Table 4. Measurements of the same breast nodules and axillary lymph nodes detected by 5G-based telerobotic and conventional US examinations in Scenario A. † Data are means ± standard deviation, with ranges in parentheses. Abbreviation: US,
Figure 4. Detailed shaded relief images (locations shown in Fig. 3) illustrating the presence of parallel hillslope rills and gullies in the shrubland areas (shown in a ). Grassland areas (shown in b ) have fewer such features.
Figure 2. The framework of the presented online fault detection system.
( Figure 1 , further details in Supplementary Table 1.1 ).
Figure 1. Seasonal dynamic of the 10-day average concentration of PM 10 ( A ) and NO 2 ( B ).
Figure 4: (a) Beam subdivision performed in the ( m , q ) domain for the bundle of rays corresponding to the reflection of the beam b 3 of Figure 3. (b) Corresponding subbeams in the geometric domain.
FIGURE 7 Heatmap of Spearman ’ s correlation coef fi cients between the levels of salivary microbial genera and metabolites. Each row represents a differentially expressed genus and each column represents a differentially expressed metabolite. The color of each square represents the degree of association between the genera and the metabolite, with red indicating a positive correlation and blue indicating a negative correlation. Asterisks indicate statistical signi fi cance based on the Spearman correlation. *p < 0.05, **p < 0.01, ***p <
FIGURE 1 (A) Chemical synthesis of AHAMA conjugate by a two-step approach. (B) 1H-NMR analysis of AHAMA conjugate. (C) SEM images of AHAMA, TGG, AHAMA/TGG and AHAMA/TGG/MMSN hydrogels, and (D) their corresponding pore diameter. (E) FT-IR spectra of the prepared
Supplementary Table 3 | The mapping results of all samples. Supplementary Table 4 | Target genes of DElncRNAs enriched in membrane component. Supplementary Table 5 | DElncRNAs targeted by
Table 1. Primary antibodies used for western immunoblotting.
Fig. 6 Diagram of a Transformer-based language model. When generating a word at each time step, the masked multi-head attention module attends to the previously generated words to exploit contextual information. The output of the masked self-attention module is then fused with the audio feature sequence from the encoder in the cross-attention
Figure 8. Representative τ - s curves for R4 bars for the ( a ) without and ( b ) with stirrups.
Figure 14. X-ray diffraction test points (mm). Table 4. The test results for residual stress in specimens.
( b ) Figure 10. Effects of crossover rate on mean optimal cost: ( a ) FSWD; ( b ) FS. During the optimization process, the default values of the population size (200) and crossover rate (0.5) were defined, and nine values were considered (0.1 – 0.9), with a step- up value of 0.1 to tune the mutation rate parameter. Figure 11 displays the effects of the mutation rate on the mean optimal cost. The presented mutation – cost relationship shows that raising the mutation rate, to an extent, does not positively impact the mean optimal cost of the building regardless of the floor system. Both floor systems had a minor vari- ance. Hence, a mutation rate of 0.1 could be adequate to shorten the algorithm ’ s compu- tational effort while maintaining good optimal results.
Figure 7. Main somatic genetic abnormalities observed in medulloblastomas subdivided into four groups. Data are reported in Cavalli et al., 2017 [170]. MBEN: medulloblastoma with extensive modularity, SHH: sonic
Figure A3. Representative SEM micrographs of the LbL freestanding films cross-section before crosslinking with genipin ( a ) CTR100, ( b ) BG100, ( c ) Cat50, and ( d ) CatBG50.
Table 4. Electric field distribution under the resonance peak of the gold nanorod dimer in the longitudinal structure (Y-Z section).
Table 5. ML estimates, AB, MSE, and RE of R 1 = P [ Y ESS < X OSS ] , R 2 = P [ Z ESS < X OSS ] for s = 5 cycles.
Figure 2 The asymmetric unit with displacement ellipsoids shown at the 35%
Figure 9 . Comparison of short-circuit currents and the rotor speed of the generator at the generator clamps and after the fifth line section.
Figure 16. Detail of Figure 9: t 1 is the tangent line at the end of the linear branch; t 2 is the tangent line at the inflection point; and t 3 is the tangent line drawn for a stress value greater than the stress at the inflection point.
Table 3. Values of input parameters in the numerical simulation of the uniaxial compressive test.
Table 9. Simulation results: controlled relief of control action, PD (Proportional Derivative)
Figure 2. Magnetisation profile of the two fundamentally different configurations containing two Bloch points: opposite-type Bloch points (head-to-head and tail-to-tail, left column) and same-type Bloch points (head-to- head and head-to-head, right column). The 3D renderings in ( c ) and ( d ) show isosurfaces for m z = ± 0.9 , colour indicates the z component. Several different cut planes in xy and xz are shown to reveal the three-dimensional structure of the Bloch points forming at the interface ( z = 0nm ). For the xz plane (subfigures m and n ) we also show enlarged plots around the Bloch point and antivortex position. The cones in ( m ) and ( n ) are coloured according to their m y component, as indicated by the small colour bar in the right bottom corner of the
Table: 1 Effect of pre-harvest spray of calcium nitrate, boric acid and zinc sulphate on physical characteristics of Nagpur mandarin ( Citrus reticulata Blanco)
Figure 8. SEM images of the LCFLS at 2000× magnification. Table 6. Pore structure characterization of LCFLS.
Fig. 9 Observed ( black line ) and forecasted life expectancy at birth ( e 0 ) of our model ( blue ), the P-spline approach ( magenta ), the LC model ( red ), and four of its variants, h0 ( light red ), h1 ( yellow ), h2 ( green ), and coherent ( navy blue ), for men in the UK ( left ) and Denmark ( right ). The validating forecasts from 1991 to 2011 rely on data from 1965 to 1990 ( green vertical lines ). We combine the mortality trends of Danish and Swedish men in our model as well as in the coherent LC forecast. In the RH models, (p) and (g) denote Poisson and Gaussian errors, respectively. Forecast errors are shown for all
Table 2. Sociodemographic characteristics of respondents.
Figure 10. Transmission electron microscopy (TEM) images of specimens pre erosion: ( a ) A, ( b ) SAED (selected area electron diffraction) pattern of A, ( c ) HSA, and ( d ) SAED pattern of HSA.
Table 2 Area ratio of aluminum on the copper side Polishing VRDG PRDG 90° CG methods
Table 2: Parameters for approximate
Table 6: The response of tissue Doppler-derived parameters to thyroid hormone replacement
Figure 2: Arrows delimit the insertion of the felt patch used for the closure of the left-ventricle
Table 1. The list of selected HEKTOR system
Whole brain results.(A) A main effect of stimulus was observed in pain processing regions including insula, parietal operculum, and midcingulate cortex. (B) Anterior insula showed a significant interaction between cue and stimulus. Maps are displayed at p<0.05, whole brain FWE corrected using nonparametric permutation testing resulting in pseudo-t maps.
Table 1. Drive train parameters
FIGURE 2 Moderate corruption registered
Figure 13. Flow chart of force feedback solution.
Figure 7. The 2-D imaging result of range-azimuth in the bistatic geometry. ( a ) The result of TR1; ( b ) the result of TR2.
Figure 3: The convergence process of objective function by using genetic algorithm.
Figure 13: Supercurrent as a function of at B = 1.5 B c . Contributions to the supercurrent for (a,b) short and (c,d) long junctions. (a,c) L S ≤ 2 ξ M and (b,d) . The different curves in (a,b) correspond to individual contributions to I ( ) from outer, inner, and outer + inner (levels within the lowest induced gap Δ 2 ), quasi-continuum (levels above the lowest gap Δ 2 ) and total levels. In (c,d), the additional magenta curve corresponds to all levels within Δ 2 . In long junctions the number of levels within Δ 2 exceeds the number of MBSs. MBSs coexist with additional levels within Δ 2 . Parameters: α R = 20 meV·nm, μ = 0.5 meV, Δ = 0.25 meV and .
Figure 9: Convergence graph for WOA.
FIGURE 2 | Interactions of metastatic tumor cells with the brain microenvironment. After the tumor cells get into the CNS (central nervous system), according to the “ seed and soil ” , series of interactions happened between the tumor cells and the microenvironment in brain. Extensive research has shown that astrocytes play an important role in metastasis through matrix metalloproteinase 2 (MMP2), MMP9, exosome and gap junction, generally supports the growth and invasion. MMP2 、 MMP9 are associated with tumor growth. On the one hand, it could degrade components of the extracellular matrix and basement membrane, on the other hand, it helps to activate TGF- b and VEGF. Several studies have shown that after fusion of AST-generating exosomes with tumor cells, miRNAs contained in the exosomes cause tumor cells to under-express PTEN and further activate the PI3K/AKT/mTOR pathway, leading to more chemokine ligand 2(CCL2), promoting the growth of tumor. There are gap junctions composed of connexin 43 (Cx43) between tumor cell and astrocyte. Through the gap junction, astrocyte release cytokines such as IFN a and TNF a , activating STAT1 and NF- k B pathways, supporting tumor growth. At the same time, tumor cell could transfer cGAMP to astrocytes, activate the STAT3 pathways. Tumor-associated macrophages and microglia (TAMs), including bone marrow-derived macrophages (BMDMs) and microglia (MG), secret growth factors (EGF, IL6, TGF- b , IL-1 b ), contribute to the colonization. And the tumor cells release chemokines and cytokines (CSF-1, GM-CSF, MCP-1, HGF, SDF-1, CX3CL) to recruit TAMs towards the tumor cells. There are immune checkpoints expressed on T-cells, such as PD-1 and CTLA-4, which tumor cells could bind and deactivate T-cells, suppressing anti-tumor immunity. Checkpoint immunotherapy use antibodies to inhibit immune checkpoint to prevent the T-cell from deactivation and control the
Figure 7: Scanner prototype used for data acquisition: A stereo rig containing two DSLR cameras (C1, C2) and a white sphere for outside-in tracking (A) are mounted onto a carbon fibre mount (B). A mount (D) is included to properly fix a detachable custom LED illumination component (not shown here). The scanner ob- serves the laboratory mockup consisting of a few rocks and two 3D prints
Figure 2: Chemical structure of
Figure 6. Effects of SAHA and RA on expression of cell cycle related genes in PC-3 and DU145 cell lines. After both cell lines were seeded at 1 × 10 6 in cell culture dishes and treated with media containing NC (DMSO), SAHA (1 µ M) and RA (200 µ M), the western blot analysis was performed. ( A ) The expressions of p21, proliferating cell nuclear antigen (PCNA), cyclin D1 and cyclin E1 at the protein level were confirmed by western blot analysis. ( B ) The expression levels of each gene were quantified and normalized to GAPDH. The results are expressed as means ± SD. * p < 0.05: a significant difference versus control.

◆ Task details
Of all the entries above, repeat only the lines from the line that has "Figure 3: The" to the line that has "Figure 9: Convergence graph for WOA.", both lines included, exactly.

◆ Task answer
Figure 3: The convergence process of objective function by using genetic algorithm.
Figure 13: Supercurrent as a function of at B = 1.5 B c . Contributions to the supercurrent for (a,b) short and (c,d) long junctions. (a,c) L S ≤ 2 ξ M and (b,d) . The different curves in (a,b) correspond to individual contributions to I ( ) from outer, inner, and outer + inner (levels within the lowest induced gap Δ 2 ), quasi-continuum (levels above the lowest gap Δ 2 ) and total levels. In (c,d), the additional magenta curve corresponds to all levels within Δ 2 . In long junctions the number of levels within Δ 2 exceeds the number of MBSs. MBSs coexist with additional levels within Δ 2 . Parameters: α R = 20 meV·nm, μ = 0.5 meV, Δ = 0.25 meV and .
Figure 9: Convergence graph for WOA.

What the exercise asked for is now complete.